━━━ DATA SHOWN ━━━

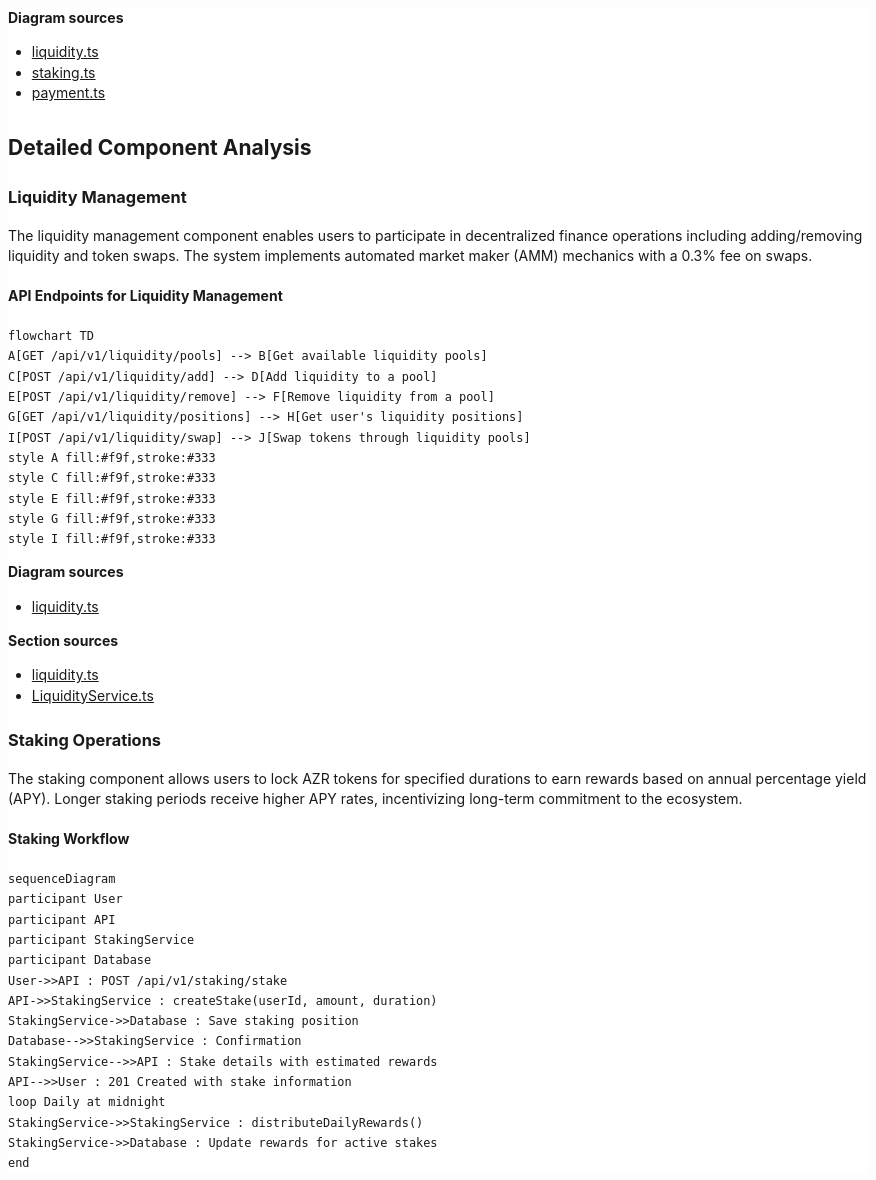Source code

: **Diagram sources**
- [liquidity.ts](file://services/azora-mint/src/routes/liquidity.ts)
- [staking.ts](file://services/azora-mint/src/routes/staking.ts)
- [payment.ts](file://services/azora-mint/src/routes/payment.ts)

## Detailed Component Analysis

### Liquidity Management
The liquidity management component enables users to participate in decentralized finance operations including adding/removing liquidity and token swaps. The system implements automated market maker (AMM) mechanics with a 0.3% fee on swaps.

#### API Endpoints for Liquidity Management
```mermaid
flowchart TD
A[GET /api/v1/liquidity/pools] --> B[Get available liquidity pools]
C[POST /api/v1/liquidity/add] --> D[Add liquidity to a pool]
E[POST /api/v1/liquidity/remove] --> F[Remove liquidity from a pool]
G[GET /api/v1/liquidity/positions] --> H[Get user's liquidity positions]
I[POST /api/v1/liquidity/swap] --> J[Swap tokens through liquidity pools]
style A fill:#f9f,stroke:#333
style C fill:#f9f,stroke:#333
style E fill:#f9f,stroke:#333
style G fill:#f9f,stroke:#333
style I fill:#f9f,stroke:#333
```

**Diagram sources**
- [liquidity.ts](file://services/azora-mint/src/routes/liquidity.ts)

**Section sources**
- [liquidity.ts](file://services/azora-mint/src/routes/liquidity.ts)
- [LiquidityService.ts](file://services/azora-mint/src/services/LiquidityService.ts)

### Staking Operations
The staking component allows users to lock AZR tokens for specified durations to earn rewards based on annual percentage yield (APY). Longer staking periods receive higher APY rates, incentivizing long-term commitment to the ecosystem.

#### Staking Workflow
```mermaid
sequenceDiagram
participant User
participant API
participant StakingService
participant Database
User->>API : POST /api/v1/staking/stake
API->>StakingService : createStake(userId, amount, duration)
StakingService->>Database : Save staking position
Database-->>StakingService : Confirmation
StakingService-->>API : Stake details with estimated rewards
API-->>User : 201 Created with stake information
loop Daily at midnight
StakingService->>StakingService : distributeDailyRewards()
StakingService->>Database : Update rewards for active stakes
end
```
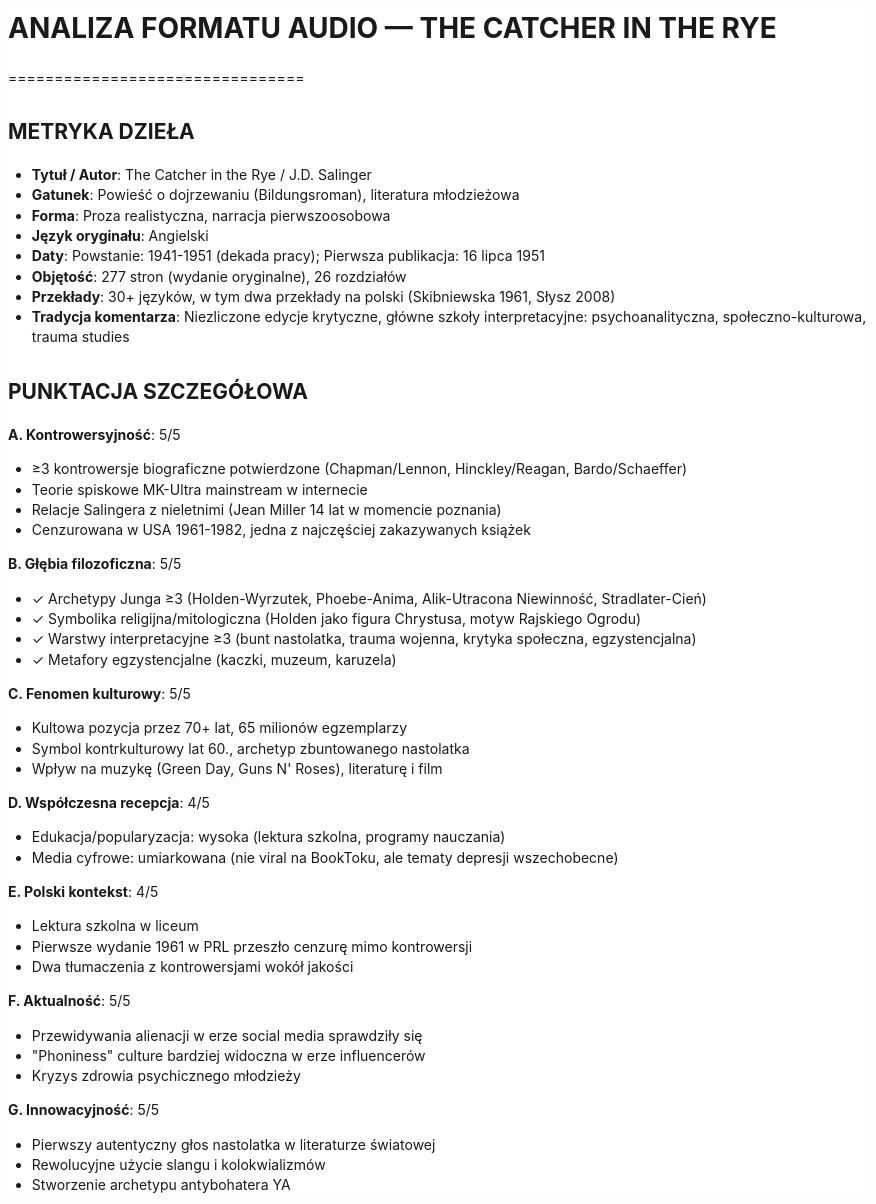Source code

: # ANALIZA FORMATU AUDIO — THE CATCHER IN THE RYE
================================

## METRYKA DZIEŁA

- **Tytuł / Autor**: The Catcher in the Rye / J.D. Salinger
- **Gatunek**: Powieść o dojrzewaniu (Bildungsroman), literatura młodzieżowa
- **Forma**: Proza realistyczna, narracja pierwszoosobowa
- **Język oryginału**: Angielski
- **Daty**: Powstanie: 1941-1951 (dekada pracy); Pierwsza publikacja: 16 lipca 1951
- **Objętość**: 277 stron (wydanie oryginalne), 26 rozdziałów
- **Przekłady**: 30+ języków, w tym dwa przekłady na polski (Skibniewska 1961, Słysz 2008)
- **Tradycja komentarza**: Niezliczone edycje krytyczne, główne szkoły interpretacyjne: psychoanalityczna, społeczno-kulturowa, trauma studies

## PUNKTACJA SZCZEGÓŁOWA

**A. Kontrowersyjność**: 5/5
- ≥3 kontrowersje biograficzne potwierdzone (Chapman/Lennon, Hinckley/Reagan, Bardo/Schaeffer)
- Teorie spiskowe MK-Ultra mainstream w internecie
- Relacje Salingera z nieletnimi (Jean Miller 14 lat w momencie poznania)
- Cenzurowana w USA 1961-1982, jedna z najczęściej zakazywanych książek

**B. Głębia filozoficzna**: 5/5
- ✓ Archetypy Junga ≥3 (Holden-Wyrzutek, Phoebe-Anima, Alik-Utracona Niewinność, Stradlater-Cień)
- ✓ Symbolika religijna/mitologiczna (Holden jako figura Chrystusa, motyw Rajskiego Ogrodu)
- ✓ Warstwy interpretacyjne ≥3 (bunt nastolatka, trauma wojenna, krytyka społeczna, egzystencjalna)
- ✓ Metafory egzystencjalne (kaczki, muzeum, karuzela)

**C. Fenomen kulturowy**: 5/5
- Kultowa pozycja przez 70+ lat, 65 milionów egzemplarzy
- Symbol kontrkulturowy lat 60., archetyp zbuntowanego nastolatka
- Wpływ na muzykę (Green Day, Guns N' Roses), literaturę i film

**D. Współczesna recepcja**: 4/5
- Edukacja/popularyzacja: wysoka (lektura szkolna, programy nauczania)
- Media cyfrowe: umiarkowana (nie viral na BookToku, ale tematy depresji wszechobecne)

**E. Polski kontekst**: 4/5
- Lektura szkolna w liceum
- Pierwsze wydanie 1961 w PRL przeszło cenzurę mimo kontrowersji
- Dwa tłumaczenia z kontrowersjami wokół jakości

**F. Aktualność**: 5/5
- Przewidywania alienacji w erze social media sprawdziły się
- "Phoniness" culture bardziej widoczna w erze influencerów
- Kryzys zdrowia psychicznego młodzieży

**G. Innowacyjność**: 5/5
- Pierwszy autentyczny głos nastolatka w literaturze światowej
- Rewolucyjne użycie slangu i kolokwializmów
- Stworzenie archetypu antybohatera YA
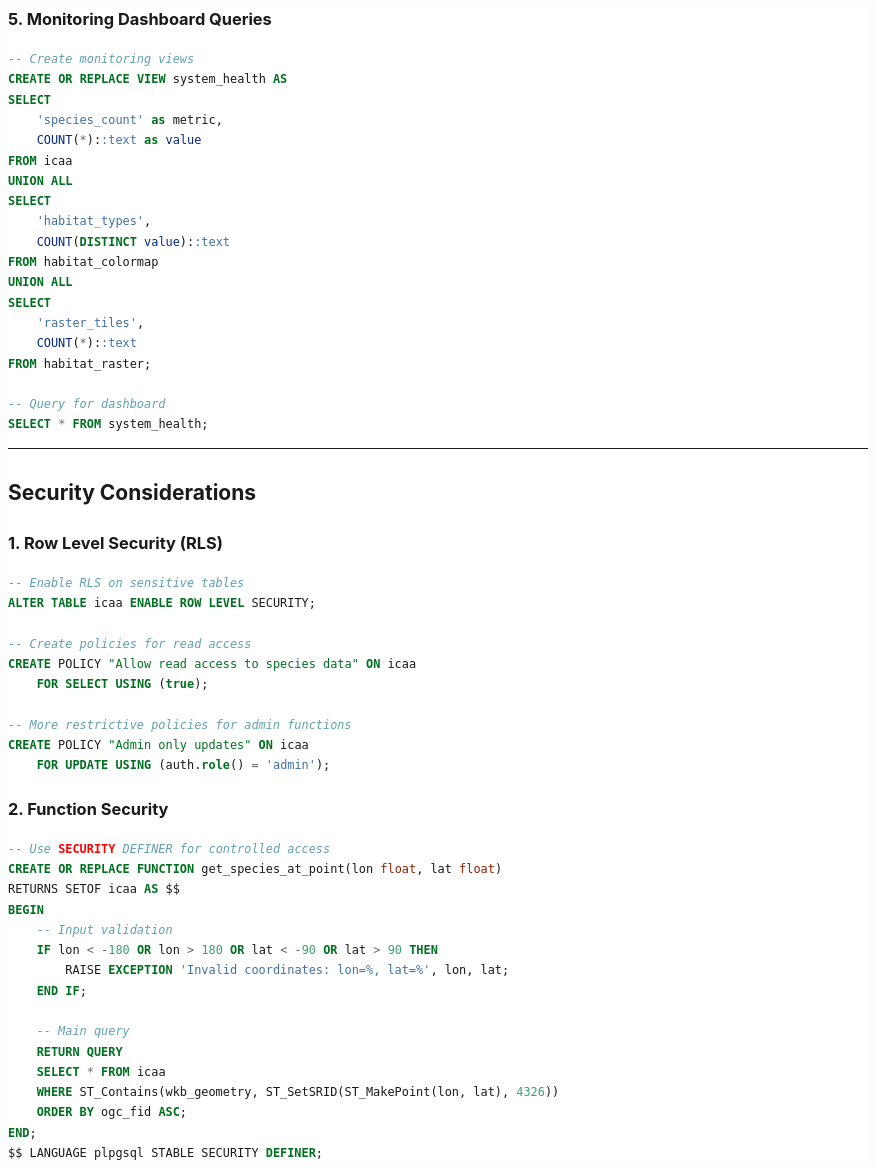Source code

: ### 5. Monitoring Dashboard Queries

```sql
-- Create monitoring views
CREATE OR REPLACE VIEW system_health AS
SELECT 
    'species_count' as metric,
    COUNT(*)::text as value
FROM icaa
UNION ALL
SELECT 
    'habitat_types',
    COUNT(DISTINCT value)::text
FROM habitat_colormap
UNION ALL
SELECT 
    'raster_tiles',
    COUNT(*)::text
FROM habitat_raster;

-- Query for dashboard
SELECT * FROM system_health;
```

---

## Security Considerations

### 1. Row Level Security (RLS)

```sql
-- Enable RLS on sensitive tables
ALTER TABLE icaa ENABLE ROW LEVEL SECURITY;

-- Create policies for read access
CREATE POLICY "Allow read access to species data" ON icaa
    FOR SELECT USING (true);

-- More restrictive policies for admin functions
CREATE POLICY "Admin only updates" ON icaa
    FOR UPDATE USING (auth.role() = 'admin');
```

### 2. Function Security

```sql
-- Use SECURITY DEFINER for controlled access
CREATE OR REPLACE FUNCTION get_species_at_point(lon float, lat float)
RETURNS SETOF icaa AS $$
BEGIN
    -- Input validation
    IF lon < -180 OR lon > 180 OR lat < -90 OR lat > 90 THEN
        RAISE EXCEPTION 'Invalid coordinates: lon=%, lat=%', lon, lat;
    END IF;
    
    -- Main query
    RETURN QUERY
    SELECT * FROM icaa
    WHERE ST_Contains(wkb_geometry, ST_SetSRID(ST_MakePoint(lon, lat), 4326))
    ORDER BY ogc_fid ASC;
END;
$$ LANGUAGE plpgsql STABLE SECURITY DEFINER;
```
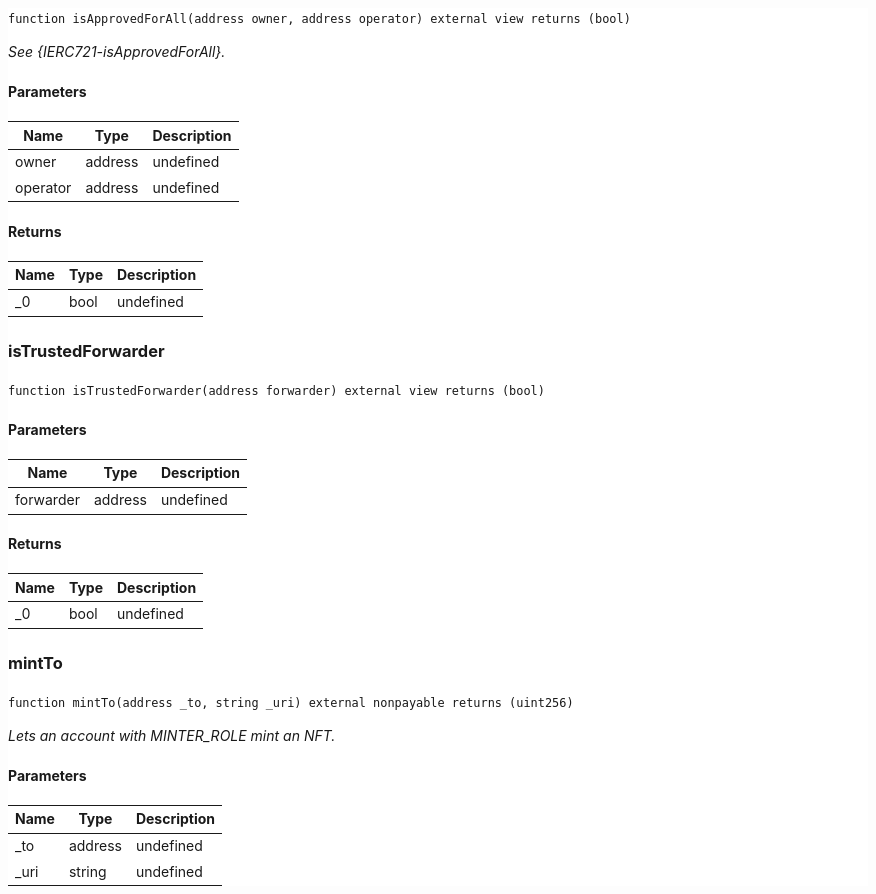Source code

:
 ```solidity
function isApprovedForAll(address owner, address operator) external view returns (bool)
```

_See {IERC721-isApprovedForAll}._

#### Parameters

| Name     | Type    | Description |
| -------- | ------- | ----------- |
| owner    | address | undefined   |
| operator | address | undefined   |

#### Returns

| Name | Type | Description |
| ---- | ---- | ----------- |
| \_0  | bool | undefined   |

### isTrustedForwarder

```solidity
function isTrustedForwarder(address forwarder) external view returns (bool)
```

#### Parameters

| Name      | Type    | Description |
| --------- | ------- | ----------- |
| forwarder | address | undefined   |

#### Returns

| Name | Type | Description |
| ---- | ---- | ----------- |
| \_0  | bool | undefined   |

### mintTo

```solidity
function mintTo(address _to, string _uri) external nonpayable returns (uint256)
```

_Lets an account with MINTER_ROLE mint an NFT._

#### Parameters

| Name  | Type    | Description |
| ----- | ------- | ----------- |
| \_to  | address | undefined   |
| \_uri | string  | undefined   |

━━━

● TRY IT
Your response must consist of the lines from the beginning of the data through the line containing "### Liquidity Management", transcribed exactly, with no pictures.

● REPLY TO THE EXERCISE
Source code

: **Diagram sources**
- [liquidity.ts](file://services/azora-mint/src/routes/liquidity.ts)
- [staking.ts](file://services/azora-mint/src/routes/staking.ts)
- [payment.ts](file://services/azora-mint/src/routes/payment.ts)

## Detailed Component Analysis

### Liquidity Management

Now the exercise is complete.